■ **Trecho**
Ficha do Proponente
Proponente
- Alexandre Wahrhaftig (ECA-USP)
Minicurrículo
- Alexandre Wahrhaftig é mestre (2015) e doutorando pelo Programa de Pós-Graduação em Meios e Processos Audiovisuais da ECA-USP. No mestrado desenvolveu pesquisa sobre Abbas Kiarostami e, atualmente, estuda o motivo da repetição no cinema brasileiro moderno. É também montador, diretor e fotógrafo.
Ficha do Trabalho
Título
- Inferno de repetições: Glauber e Sganzerla em comparação
Seminário
- Cinema comparado
Resumo
- Separados por uma década, “Copacabana mon amour” (1970) e “A idade da terra” (1980) são dois filmes que fazem da repetição uma forma central de seus discursos. Elaborado em diversos níveis (montagem, mise en scène, performances), o trabalho de repetições, quando em comparação, ajuda a iluminar a complexidade das obras de Rogério Sganzerla e Glauber Rocha, principalmente nos âmbitos de uma reflexividade meta-cinematográfica e de uma figuração do transe religioso e social.

■ **Tarefa pedida A**
Reescreva a ficha começando nas palavras "Ficha do Proponente" e parando depois de "diretor e fotógrafo.", trocando "montador" por "roteirista".
A ficha e as entradas vêm de fontes diferentes.

■ **Os dados**
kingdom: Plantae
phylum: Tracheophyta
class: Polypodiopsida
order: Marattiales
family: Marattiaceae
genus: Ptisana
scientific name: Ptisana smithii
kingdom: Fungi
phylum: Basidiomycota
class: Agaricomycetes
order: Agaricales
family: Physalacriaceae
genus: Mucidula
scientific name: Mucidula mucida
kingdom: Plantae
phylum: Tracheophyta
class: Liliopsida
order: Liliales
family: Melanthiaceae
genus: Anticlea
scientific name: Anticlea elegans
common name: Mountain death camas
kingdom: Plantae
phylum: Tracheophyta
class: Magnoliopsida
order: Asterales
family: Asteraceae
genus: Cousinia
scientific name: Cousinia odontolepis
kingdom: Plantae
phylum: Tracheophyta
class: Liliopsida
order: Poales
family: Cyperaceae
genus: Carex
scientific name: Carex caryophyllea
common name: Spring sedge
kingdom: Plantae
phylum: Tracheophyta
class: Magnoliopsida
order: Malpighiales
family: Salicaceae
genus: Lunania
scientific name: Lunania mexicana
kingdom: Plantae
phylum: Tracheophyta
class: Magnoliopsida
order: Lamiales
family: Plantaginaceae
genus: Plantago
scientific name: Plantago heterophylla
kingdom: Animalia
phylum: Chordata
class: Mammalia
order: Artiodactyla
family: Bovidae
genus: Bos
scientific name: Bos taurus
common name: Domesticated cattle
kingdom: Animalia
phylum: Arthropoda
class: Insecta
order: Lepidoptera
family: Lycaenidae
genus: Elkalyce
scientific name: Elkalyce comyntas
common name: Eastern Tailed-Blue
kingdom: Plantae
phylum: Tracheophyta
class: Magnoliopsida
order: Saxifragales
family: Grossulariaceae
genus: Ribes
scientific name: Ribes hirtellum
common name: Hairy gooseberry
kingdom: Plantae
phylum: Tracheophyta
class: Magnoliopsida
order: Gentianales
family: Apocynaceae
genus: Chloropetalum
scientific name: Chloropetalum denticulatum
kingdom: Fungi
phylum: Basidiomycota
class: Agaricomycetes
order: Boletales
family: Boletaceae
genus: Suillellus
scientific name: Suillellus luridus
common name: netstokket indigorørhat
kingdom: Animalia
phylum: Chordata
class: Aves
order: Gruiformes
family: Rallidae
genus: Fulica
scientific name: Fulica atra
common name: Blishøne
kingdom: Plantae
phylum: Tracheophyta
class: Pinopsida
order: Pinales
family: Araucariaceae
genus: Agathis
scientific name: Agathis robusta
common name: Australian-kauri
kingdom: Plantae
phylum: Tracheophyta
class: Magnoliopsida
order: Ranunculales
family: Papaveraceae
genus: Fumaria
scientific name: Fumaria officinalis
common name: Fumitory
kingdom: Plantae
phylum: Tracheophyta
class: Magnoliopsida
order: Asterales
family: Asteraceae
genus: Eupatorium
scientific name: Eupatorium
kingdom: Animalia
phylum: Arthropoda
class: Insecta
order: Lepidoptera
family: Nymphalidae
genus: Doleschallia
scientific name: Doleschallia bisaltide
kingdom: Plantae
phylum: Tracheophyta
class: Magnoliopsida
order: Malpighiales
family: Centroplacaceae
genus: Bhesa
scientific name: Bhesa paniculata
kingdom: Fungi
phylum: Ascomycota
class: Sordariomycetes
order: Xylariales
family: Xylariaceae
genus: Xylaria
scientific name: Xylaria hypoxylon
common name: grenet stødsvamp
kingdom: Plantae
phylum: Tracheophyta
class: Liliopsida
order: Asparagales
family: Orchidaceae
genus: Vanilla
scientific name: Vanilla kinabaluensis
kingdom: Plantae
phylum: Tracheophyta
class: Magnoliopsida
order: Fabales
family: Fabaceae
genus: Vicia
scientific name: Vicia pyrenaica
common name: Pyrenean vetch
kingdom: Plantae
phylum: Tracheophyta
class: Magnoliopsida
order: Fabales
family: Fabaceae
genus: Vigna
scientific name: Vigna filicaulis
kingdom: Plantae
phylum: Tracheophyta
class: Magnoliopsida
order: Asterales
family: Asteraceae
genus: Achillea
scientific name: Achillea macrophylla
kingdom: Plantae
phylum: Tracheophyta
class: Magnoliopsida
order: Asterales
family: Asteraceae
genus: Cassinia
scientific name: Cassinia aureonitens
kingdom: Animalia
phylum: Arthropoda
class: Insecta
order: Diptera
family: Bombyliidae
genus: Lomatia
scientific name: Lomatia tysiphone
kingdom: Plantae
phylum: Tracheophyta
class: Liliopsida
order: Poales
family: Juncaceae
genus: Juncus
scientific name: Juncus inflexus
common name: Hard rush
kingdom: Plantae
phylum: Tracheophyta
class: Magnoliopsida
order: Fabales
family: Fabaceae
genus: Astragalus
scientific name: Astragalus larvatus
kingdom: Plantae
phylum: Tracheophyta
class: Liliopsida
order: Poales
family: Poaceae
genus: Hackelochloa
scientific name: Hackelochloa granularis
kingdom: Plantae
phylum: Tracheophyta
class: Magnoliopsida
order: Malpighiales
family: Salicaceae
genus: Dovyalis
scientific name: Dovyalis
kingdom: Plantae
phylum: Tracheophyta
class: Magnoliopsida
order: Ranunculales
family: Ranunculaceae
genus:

■ **Tarefa pedida B**
Apresente como CSV somente as entradas que vão do início até a linha que contém "family: Melanthiaceae", inclusive, em duas colunas, "texto" e "resposta". Faça uma linha por entrada, com cada campo entre aspas e as quebras de linha trocadas por espaços.

■ **Resposta escrita A**
Ficha do Proponente
Proponente
- Alexandre Wahrhaftig (ECA-USP)
Minicurrículo
- Alexandre Wahrhaftig é mestre (2015) e doutorando pelo Programa de Pós-Graduação em Meios e Processos Audiovisuais da ECA-USP. No mestrado desenvolveu pesquisa sobre Abbas Kiarostami e, atualmente, estuda o motivo da repetição no cinema brasileiro moderno. É também roteirista, diretor e fotógrafo.

■ **Resposta escrita B**
texto,resposta
"kingdom:","Plantae"
"phylum:","Tracheophyta"
"class:","Polypodiopsida"
"order:","Marattiales"
"family:","Marattiaceae"
"genus:","Ptisana"
"scientific name:","Ptisana smithii"
"kingdom:","Fungi"
"phylum:","Basidiomycota"
"class:","Agaricomycetes"
"order:","Agaricales"
"family:","Physalacriaceae"
"genus:","Mucidula"
"scientific name:","Mucidula mucida"
"kingdom:","Plantae"
"phylum:","Tracheophyta"
"class:","Liliopsida"
"order:","Liliales"
"family:","Melanthiaceae"